If the Scottish people are to be genuinely involved in the drafting or amending of a constitution it will need a much more sophisticated mechanism than we currently have available. As will the vote to pass any finalised Constitution.
A democratic nation should learn to love and embrace referenda. They are an invaluable way of breaking the stranglehold that political elites have on democracy. They encourage and educate the people to take greater civic responsibility for their own society.
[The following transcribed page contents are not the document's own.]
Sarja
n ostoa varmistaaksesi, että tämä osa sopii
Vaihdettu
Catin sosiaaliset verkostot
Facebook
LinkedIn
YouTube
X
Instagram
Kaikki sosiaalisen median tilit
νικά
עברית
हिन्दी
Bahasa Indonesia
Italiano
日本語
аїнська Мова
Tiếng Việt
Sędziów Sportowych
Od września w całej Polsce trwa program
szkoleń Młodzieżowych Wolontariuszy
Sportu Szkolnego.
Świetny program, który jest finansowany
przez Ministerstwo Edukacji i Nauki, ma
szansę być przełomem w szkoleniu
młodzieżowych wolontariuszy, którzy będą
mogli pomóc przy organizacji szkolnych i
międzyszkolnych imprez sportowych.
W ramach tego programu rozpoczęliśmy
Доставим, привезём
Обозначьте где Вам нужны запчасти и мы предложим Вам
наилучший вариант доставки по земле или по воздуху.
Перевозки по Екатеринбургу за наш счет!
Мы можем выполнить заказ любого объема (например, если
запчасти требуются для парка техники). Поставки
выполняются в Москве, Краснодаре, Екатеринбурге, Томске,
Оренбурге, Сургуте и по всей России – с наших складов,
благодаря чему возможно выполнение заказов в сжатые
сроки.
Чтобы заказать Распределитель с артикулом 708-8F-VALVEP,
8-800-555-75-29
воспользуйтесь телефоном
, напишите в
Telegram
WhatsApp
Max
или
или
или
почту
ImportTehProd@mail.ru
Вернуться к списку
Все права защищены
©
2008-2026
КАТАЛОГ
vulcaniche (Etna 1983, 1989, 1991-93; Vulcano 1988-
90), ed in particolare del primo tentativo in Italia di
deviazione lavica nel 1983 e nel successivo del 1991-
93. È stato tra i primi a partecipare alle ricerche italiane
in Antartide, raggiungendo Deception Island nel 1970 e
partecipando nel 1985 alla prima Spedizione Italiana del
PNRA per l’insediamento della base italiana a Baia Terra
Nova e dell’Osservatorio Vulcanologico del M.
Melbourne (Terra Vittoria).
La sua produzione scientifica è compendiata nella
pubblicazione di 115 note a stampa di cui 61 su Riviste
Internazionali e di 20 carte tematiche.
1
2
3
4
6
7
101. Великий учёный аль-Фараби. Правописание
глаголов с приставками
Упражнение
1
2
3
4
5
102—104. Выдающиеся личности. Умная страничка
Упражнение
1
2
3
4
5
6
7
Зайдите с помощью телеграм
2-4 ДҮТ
We will need referenda post-Independence. There is the question of whether we join the EC or not. That will need to be ratified by a referendum. There is the thorny question of which currency we use. I suspect that the clamour for a Scottish currency will grow as soon as the Bank of England make a decision that undermines a Scottish government’s economic strategy or priorities. That too will need a referendum. The British Queen will be 90 years old when the first election is held to a self-governing Scottish parliament. It is unlikely she will survive that first term of government as Head of State. Support for a vote on a Republic once Prince Charles becomes Head of State may be unavoidable. The list of potential referenda could be quite long in fact.
This prospect will horrify political elites who are used to keeping people disengaged from decision-making. But this should be welcomed as a fledgling democracy finds its feet and seeks to do things different. Scots may actually want to be directly involved in governing themselves once their appetite is whetted.
The unavoidable practical conclusion to be drawn from this is that the old system of wandering down to a local primary school to put a cross in a ballot paper is hopelessly dated for a modern 21st Century democracy. Even more so when regular referenda or any form of direct democracy comes into play.
With this in minds the Scottish government, as a priority, in consultation with the people, will need to create a viable alternative. The most obvious solution is an electronic or digital democracy where people can vote at home, work, or wherever they happen to be. The hardware is already available via home computers, the internet, smartphones and interactive TV. Its up to the Scottish Government to begin now in gathering the technical expertise together to create a robust secure electronic or digital voting system. For the country that invented the steam engine, the telephone and the TV, a secure voting app should be a doddle.
It is worth noting in passing that Brazil became an electronic democracy in 2000. India, with the world’s largest electorate of around 630 million people at the time, became an electronic democracy in 2004. These were the first tentative steps to embrace new technology and their electronic voting machines haven’t malfunctioned the way the clunky voting system did in Yorkshire in 2010 when people were effectively disenfranchised.
Once a simple secure electronic voting system is put in place consulting the Scottish people becomes a relatively straightforward matter, it also becomes relatively inexpensive, and can be arranged at short notice if necessary. The sovereignty of the people would become a practical reality rather than a lofty ideal.
For decades democracy has been withering on the vine as people are turned off by career politicians, hollowed-out political parties, plus their own sense of disempowerment. Now we have a chance to do things different. Following a Yes vote Scotland could challenge the antideluvian practices of British democracy and pioneer a radical new approach that re-invigorates participation in the democratic process. A question hangs in the air: are we democratically-minded enough to give it a try?
Therein lies the root of so many problems, some of which a fledgling democracy will have to navigate.
Bernard Crick wrote a condensed primer on the subject: ‘Democracy: A Very Short Introduction (2012)’. Brian Roper has written a leftist take in his recent ‘The History of Democracy: A Marxist Interpretation (2012)’.